YOUR OBJECTIVE:
From the line containing "left eye: (203, 111)" down to the line containing "left back paw: (470, 348)" in the records below, reproduce every line exactly, ends included, and omit all others.

————

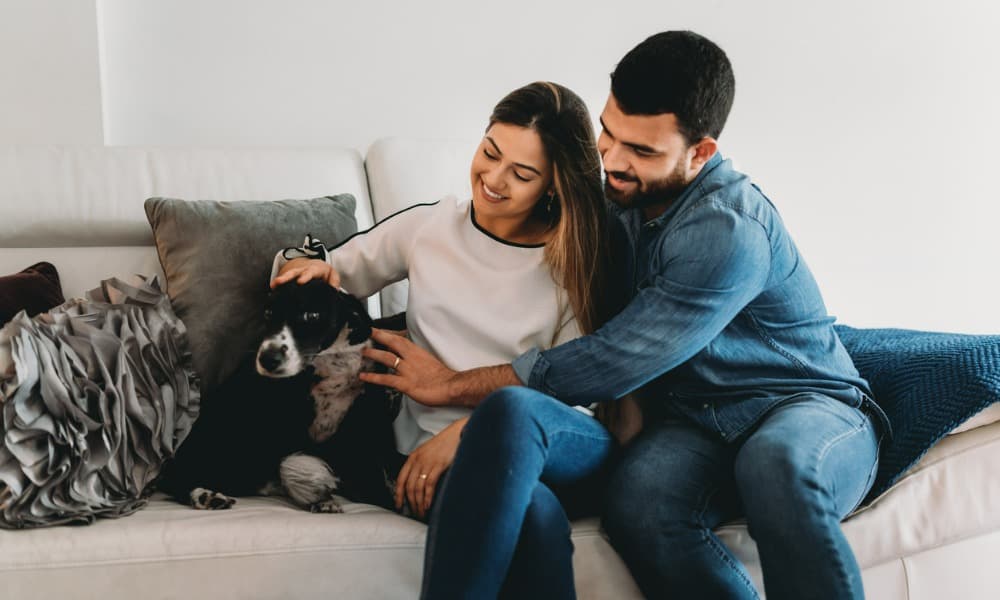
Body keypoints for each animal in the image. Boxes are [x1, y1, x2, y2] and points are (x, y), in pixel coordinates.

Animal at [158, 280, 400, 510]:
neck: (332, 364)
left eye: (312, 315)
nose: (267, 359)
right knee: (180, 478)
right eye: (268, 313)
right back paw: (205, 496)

————

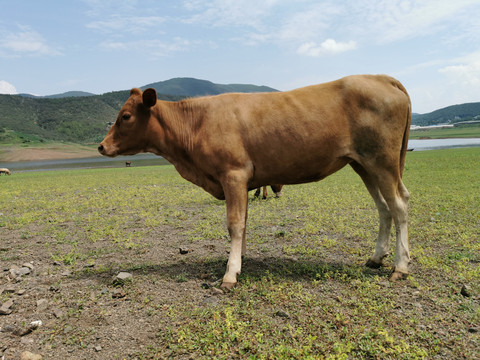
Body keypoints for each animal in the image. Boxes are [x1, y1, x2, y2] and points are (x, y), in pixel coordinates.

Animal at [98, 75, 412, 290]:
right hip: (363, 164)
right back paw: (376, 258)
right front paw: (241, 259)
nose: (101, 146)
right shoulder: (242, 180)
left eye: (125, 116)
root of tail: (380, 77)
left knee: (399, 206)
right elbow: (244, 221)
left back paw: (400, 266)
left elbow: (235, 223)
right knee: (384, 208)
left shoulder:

————

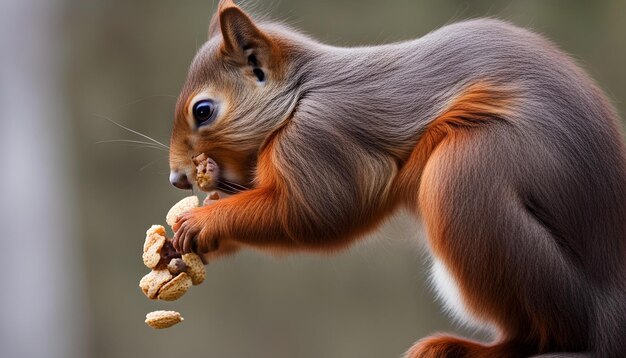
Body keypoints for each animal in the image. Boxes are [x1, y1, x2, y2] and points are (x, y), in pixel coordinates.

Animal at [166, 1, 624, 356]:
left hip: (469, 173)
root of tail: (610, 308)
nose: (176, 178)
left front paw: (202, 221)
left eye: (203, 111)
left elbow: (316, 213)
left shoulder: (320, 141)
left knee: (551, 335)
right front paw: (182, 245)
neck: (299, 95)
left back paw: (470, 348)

————

ANSWER AREA:
left eye: (203, 111)
left elbow: (316, 213)
left shoulder: (320, 141)
left knee: (551, 335)
right front paw: (182, 245)
neck: (299, 95)
left back paw: (470, 348)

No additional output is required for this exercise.